= Beginning of Section =
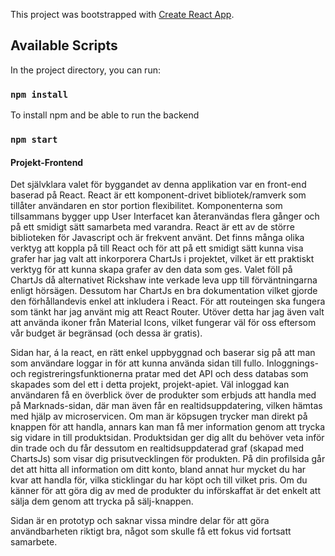 This project was bootstrapped with [Create React App](https://github.com/facebook/create-react-app).

## Available Scripts

In the project directory, you can run:
### `npm install`
To install npm and be able to run the backend

### `npm start`

#### Projekt-Frontend

Det självklara valet för byggandet av denna applikation var en front-end baserad på React. React är ett komponent-drivet bibliotek/ramverk som tillåter användaren en stor portion flexibilitet. Komponenterna som tillsammans bygger upp User Interfacet kan återanvändas flera gånger och på ett smidigt sätt samarbeta med varandra. React är ett av de större biblioteken för Javascript och är frekvent använt.
Det finns många olika verktyg att koppla på till React och för att på ett smidigt sätt kunna visa grafer har jag valt att inkorporera ChartJs i projektet, vilket är ett praktiskt verktyg för att kunna skapa grafer av den data som ges. Valet föll på ChartJs då alternativet Rickshaw inte verkade leva upp till förväntningarna enligt hörsägen. Dessutom har ChartJs en bra dokumentation vilket gjorde den förhållandevis enkel att inkludera i React.
För att routeingen ska fungera som tänkt har jag använt mig att React Router. Utöver detta har jag även valt att använda ikoner från Material Icons, vilket fungerar väl för oss eftersom vår budget är begränsad (och dessa är gratis).

Sidan har, á la react, en rätt enkel uppbyggnad och baserar sig på att man som användare loggar in för att kunna använda sidan till fullo. Inloggnings- och registreringsfunktionerna pratar med det API och dess databas som skapades som del ett i detta projekt, projekt-apiet. Väl inloggad kan användaren få en överblick över de produkter som erbjuds att handla med på Marknads-sidan, där man även får en realtidsuppdatering, vilken hämtas med hjälp av microservicen. Om man är köpsugen trycker man direkt på knappen för att handla, annars kan man få mer information genom att trycka sig vidare in till produktsidan. Produktsidan ger dig allt du behöver veta inför din trade och du får dessutom en realtidsuppdaterad graf (skapad med ChartsJs) som visar dig prisutvecklingen för produkten.
På din profilsida går det att hitta all information om ditt konto, bland annat hur mycket du har kvar att handla för, vilka sticklingar du har köpt och till vilket pris. Om du känner för att göra dig av med de produkter du införskaffat är det enkelt att sälja dem genom att trycka på sälj-knappen.

Sidan är en prototyp och saknar vissa mindre delar för att göra användbarheten riktigt bra, något som skulle få ett fokus vid fortsatt samarbete.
= End of Section =
EXERCISE REQUIREMENTS -> Once the pictures are set aside, give every line above again without alteration.

RESULT OF THIS EXERCISE ->
 This project was bootstrapped with [Create React App](https://github.com/facebook/create-react-app).

## Available Scripts

In the project directory, you can run:
### `npm install`
To install npm and be able to run the backend

### `npm start`

#### Projekt-Frontend

Det självklara valet för byggandet av denna applikation var en front-end baserad på React. React är ett komponent-drivet bibliotek/ramverk som tillåter användaren en stor portion flexibilitet. Komponenterna som tillsammans bygger upp User Interfacet kan återanvändas flera gånger och på ett smidigt sätt samarbeta med varandra. React är ett av de större biblioteken för Javascript och är frekvent använt.
Det finns många olika verktyg att koppla på till React och för att på ett smidigt sätt kunna visa grafer har jag valt att inkorporera ChartJs i projektet, vilket är ett praktiskt verktyg för att kunna skapa grafer av den data som ges. Valet föll på ChartJs då alternativet Rickshaw inte verkade leva upp till förväntningarna enligt hörsägen. Dessutom har ChartJs en bra dokumentation vilket gjorde den förhållandevis enkel att inkludera i React.
För att routeingen ska fungera som tänkt har jag använt mig att React Router. Utöver detta har jag även valt att använda ikoner från Material Icons, vilket fungerar väl för oss eftersom vår budget är begränsad (och dessa är gratis).

Sidan har, á la react, en rätt enkel uppbyggnad och baserar sig på att man som användare loggar in för att kunna använda sidan till fullo. Inloggnings- och registreringsfunktionerna pratar med det API och dess databas som skapades som del ett i detta projekt, projekt-apiet. Väl inloggad kan användaren få en överblick över de produkter som erbjuds att handla med på Marknads-sidan, där man även får en realtidsuppdatering, vilken hämtas med hjälp av microservicen. Om man är köpsugen trycker man direkt på knappen för att handla, annars kan man få mer information genom att trycka sig vidare in till produktsidan. Produktsidan ger dig allt du behöver veta inför din trade och du får dessutom en realtidsuppdaterad graf (skapad med ChartsJs) som visar dig prisutvecklingen för produkten.
På din profilsida går det att hitta all information om ditt konto, bland annat hur mycket du har kvar att handla för, vilka sticklingar du har köpt och till vilket pris. Om du känner för att göra dig av med de produkter du införskaffat är det enkelt att sälja dem genom att trycka på sälj-knappen.

Sidan är en prototyp och saknar vissa mindre delar för att göra användbarheten riktigt bra, något som skulle få ett fokus vid fortsatt samarbete.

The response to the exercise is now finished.